Eclectic shorthand (sometimes called "Cross shorthand" or "Eclectic-Cross shorthand" after its founder, J. G. Cross) is an English shorthand system of the 19th century. Although it has fallen into disuse, it is nonetheless noteworthy as one of the most compact (and complex) systems of writing ever devised.

==Overview==
While most later responses to Pitman shorthand aimed for greater simplicity and an elimination of such characteristics as shading and positional writing (cf Gregg shorthand), Cross took his system in the opposite direction. Noting that English spelling is able to express all its many vowel sounds using only five vowel symbols, Cross adopted a five-position system for expressing vowels in his system (Pitman uses three). From there he went on to apply the five positions to consonant symbols as well, and to eliminate perpendicular strokes to make the writing more cursive. For a symbol system, the writing is based on English spelling rather than phonetics — there are symbols for q and c, for instance, and a wh symbol which is different from w (or h).

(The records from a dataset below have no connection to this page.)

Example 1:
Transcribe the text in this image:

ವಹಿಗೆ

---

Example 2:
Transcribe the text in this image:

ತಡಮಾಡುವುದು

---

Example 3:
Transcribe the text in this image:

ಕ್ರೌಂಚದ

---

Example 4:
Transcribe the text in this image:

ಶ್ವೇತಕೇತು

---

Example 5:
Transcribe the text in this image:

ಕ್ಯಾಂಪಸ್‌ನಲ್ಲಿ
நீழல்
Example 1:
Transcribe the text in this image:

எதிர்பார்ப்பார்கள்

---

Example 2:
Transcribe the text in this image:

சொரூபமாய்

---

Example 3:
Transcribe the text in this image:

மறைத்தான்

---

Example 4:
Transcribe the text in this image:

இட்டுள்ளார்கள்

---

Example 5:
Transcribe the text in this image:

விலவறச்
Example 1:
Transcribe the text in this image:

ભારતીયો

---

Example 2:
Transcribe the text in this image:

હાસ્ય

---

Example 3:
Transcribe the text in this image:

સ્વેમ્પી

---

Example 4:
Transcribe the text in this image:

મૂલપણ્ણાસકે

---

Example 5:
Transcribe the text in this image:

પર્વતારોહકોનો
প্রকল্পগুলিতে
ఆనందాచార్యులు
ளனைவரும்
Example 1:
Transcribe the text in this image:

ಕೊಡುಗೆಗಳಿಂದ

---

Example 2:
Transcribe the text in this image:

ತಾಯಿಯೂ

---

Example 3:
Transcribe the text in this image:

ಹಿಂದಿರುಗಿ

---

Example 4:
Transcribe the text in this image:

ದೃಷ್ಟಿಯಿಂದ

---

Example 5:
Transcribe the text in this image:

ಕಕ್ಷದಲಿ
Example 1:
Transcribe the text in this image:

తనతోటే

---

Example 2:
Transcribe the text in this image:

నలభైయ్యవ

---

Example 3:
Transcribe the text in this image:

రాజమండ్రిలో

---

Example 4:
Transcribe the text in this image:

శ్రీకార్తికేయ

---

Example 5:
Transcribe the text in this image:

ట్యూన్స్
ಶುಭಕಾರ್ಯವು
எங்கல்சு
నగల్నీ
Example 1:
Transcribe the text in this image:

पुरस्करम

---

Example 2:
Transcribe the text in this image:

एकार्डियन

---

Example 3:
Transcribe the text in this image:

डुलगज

Many tricks are employed to make writing more compact: shading a vowel at the beginning of the stroke denotes that it is preceded by an r; shading the whole stroke denotes a diphthong, while shading the end of the stroke denotes a following r. An l can be indicated by making the outline of the preceding letter smaller, and a following w by deepening the curve of the preceding stroke.

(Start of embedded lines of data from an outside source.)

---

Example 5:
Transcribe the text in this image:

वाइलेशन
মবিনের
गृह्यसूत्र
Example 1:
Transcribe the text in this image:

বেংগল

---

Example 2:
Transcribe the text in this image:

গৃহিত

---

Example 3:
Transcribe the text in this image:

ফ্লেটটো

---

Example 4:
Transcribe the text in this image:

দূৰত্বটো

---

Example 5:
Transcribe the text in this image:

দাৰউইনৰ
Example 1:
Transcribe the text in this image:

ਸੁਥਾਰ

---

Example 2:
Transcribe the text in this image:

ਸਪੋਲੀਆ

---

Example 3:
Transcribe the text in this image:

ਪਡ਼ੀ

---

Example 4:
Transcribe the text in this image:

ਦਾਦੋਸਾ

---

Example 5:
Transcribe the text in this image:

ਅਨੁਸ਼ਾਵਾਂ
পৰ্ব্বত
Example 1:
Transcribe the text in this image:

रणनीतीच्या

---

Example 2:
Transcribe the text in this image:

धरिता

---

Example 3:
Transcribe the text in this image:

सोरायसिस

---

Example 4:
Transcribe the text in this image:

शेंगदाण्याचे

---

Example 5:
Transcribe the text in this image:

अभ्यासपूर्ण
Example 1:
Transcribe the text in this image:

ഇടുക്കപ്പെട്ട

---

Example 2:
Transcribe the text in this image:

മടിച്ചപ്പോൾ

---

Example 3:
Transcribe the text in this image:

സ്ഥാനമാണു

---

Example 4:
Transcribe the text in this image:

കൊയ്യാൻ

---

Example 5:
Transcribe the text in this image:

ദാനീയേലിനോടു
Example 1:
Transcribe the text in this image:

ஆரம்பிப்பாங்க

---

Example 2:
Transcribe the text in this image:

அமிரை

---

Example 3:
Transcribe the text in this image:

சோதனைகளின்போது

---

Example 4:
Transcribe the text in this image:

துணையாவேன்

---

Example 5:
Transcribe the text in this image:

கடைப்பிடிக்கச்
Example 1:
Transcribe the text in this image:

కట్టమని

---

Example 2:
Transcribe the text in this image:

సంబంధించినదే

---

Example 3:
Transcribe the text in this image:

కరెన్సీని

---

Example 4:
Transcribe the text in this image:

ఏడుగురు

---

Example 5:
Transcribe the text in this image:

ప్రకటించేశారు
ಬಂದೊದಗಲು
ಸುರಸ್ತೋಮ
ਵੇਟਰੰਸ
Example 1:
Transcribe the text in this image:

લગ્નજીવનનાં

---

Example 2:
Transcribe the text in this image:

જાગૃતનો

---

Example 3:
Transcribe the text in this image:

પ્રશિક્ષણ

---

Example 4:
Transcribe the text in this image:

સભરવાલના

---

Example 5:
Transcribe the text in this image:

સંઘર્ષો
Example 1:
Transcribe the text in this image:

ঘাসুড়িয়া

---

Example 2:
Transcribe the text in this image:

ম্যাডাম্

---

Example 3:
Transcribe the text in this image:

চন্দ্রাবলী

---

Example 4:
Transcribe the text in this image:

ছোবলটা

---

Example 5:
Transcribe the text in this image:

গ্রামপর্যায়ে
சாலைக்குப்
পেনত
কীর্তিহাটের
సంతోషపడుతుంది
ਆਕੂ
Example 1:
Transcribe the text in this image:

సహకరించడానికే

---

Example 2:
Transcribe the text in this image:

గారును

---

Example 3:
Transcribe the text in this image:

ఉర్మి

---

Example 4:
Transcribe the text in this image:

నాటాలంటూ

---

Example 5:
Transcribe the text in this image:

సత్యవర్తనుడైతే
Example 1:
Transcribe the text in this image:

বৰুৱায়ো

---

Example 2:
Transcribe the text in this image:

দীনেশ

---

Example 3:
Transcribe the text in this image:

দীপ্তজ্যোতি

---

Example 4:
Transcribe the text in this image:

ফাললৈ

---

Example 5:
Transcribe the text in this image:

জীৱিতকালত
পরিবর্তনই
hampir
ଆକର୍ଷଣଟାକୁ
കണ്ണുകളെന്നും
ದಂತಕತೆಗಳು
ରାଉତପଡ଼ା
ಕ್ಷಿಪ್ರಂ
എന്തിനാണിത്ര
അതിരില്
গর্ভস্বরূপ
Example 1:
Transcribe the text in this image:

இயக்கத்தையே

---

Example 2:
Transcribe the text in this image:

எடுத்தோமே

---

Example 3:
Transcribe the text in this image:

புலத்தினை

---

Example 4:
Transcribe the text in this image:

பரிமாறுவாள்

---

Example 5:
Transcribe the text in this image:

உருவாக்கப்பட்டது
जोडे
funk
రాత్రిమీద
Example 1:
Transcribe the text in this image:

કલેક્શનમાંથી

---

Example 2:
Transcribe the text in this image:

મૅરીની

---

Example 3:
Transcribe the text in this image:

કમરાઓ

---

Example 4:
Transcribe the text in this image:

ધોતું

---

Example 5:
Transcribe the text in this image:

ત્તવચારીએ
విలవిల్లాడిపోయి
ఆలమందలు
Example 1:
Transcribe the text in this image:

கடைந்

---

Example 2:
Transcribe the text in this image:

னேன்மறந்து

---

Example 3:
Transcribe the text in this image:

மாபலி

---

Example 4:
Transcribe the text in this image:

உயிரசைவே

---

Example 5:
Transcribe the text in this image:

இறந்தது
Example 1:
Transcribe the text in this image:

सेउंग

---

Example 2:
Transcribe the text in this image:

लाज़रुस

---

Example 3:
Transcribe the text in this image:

All in all, the system contains far more rules than any other widespread system of English shorthand, and the resulting notes are incredibly concise. However, the amount of practice required to make use of all these techniques without hesitation while taking dictation was undoubtedly quite burdensome. In addition, the heavy use of shading, common in nineteenth century systems when ink pens were the normal instrument of writing and the notion of thin and thick strokes was familiar to those accustomed to the copperplate script of the time, became difficult and counterintuitive in the 20th century. In sum, the system's complexity and the great investment of time that would have been needed to master it were most likely the causes for its downfall.

An interesting experiment used by Cross was to use paper with slightly curved lines for note-taking, on the assertion that as the hand could move more naturally in an arc across the page than in a straight line; this would improve speed.